1) If you have not already done so, Launch AutoSOME.

2) Download and save the wine dataset.
(primary dataset obtained from the machine learning repository)

3) To load the wine file, press INPUT or select the browse button.



4) Dataset attributes are displayed in the Input Data table. This dataset has already been normalized so columns have values within range 0-100.


5) By default, AutoSOME is set to Normal mode, 50 ensemble iterations, a p-value threshold of 0.1, and all available CPUs. To change these settings, expand Basic Fields. Changing the AutoSOME mode from Normal to Precision will take ~4X longer, but may increase clustering accuracy.

6) Press RUN. Progress and elapsed time will be displayed.



7) When AutoSOME finishes, the GUI will be automatically redirected to the output window.

8) Clusters and singletons are displayed as a tree. Click on clusters to see their contents. Because the wine dataset is known to have 3 clusters, all data items are labeled by their benchmark clusters (i.e. 1,2,3).



9) The GUI includes several display options. For example, go to View in the menu bar, and select heat map>green red. The mouse scroll-bar will zoom the heat map. The leftmost vertical bar displays cluster confidence for each data point (blue=highest confidence, red=lowest confidence). In the figure below, cluster 1 was selected. Notice that the Input Data table now shows attributes of cluster 1 rather than the entire dataset.

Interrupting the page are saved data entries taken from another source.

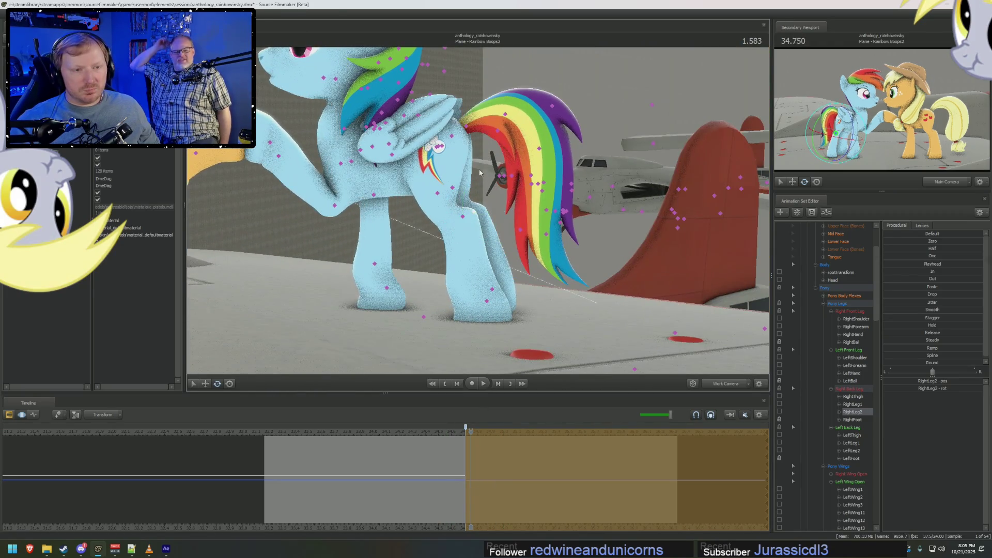
Rotate her LeftThigh, LeftLeg1 and LeftLeg2 joints to refine the left hind leg.
left_click(439, 148)
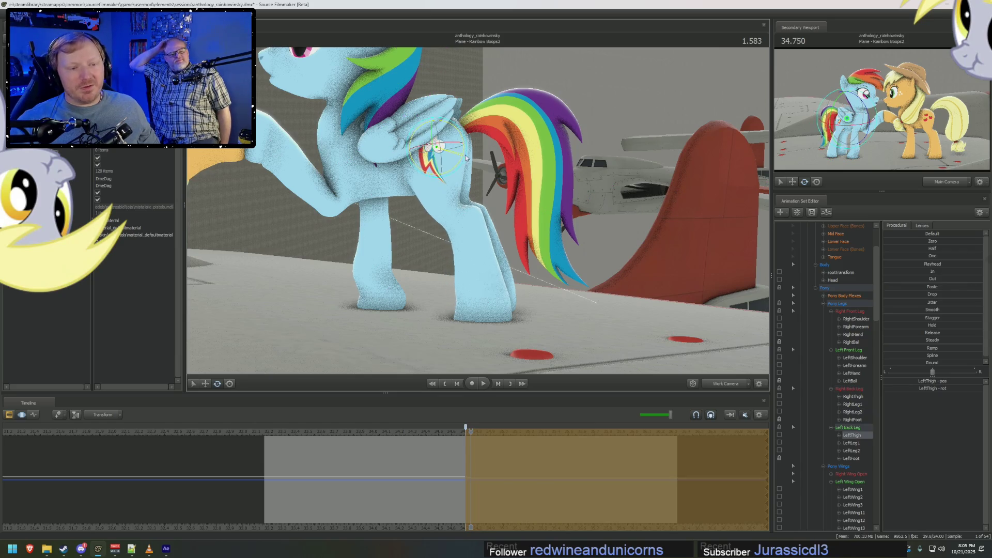
left_click(438, 202)
left_click(445, 193)
left_click(426, 213)
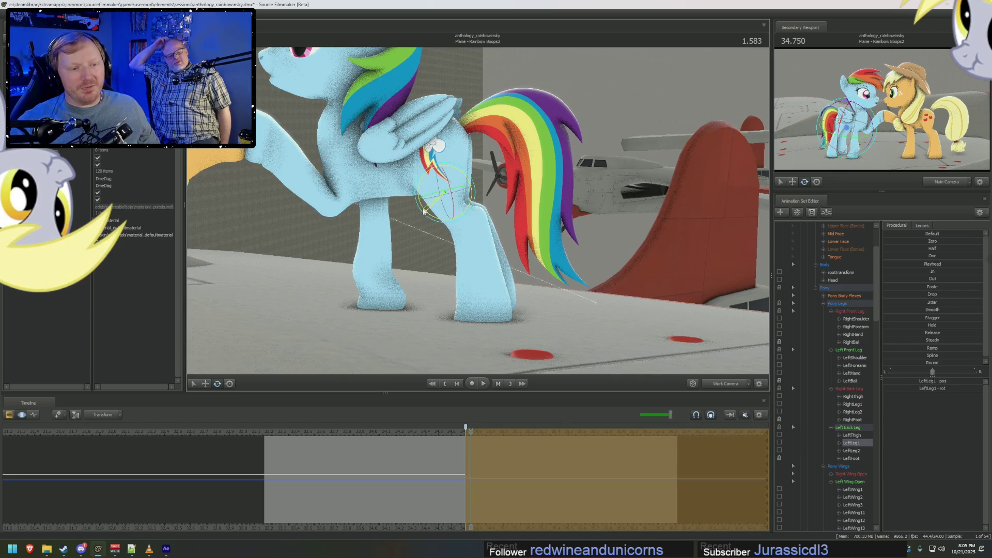
left_click(473, 219)
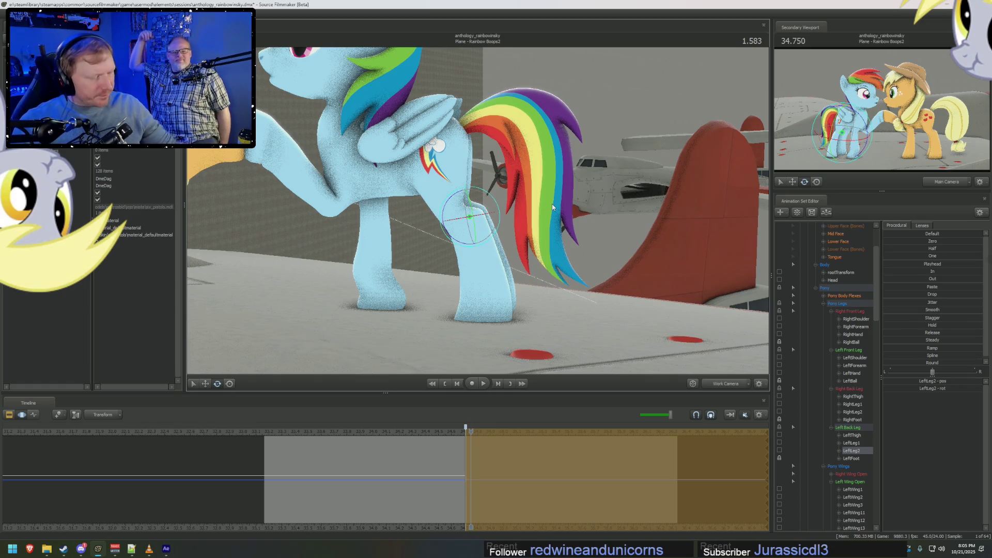
left_click_drag(414, 249, 501, 248)
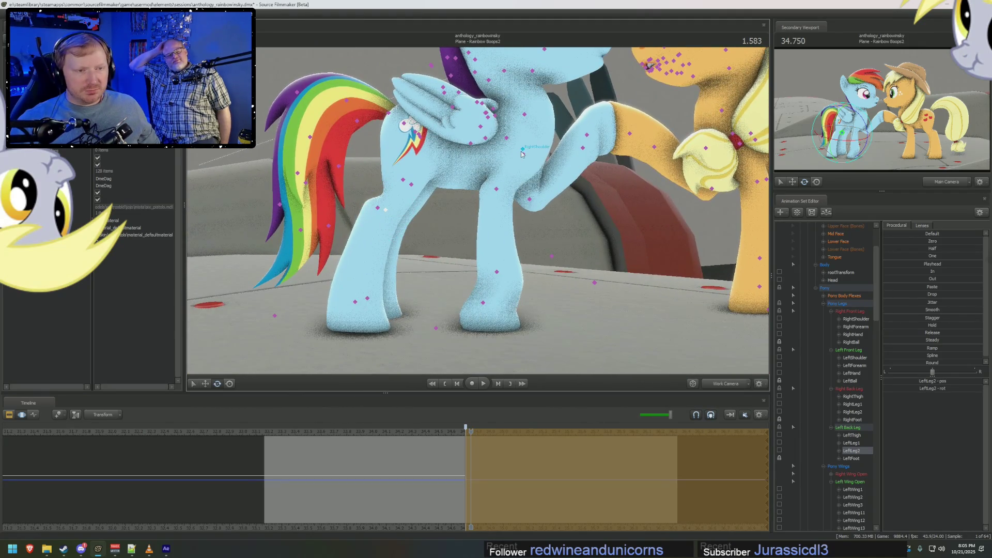
left_click(522, 152)
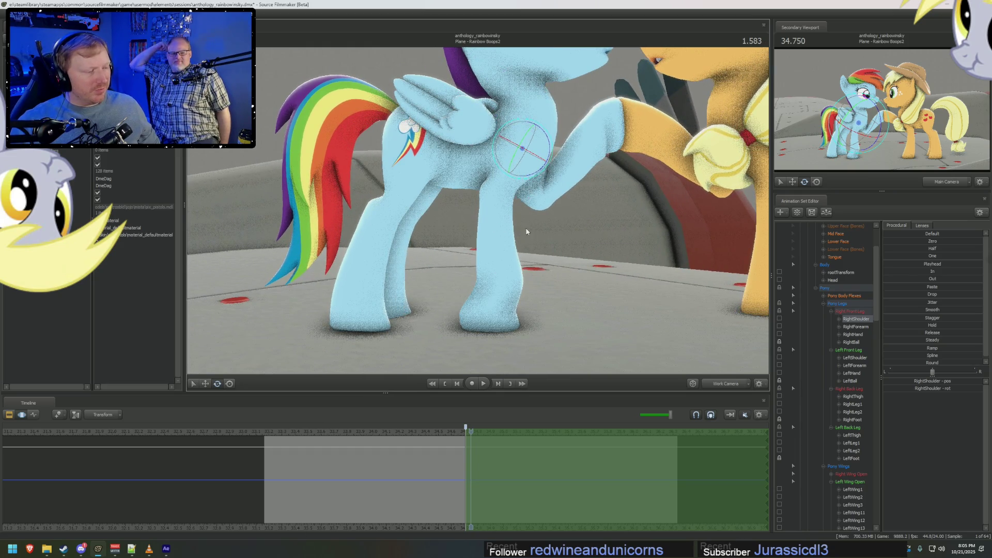
Rotate Rainbow Dash's right front shoulder and bend her right forearm.
left_click_drag(549, 240, 573, 240)
left_click_drag(517, 138, 518, 138)
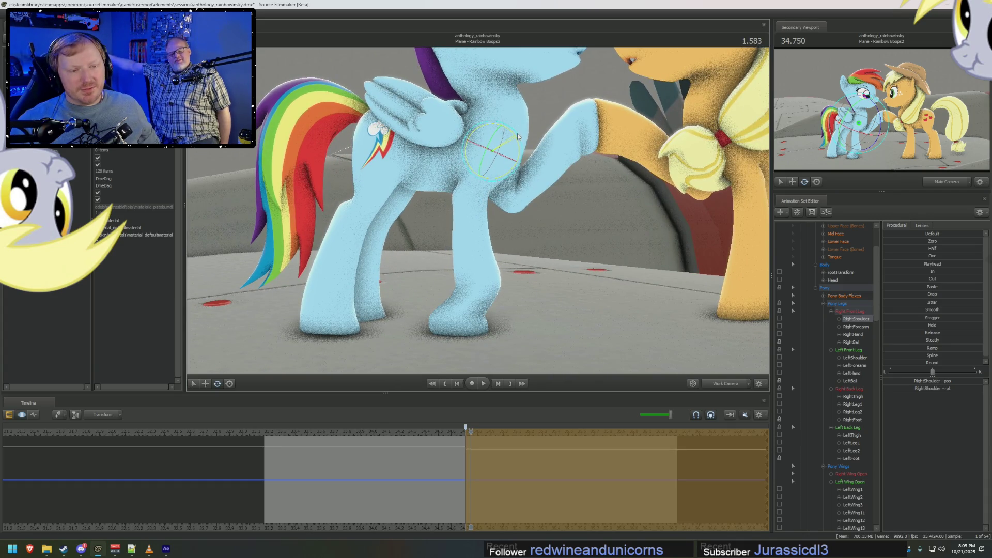
left_click(472, 195)
left_click_drag(496, 186, 500, 181)
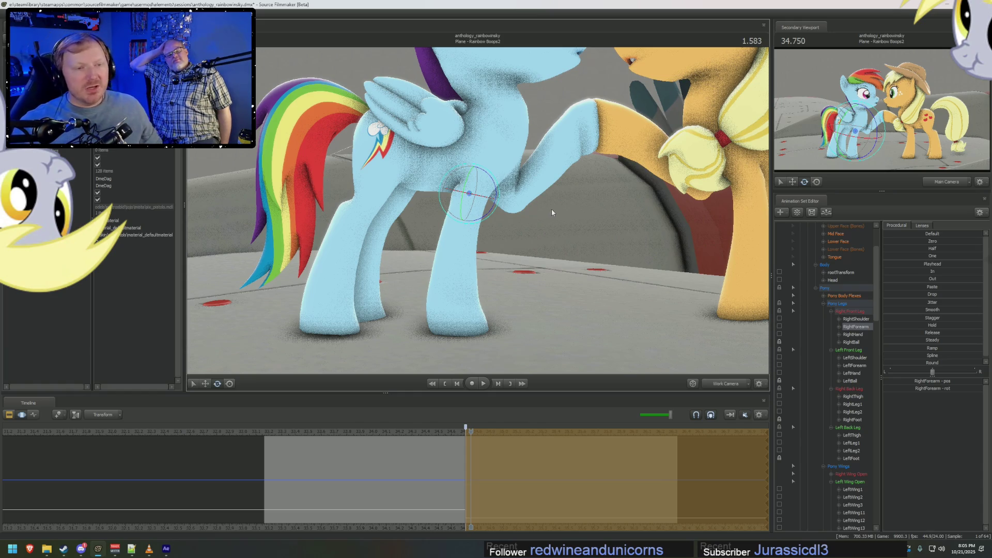
mouse_move(549, 214)
left_mouse_down()
mouse_move(527, 222)
mouse_move(550, 214)
mouse_move(525, 217)
mouse_move(542, 202)
mouse_move(480, 210)
left_mouse_up()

10) You can select more than one cluster in the tree to show their heat maps simultaneously (hold shift or control while selecting with your mouse). In this case, you may want to resize the heat map to fit the display window. Either right-click the mouse when hovering over the heat map or select fit to screen from View in the menu bar. For several additional display parameters, select View>settings>image settings. In the Image Settings window, you can, for example, hide the row labels. See the manual for further details of display options.



11) Save the image by either pressing Save in the Image Settings window, or by selecting File>Export>save image from the main menu bar. You can also save tabular output for the selected cluster(s) by using File>Export>save tabular data.

12) You can also display individual clusters using the signal plot diagram. Select View>signal plot>rainbow to see a cluster represented as a line diagram of all row vectors.



13) The Output Files table located in the center-left portion of the GUI will display links to all output files after a clustering job is executed. Select an output file link with your mouse to display the actual file.



14) To revisit AutoSOME clustering results at a later time, select File>Open AutoSOME results, then find and select the Clusters text file (e.g. AutoSOME_MyFile_E50_Pval0.1_rows.txt). By default, this file is written to the same directory as the original input file. Any tabular output saved from browsing clusters (see Step 11) can also be reopened.

15) This concludes the wine mini-tutorial. All six additional benchmark datasets are easily explored by following the above steps.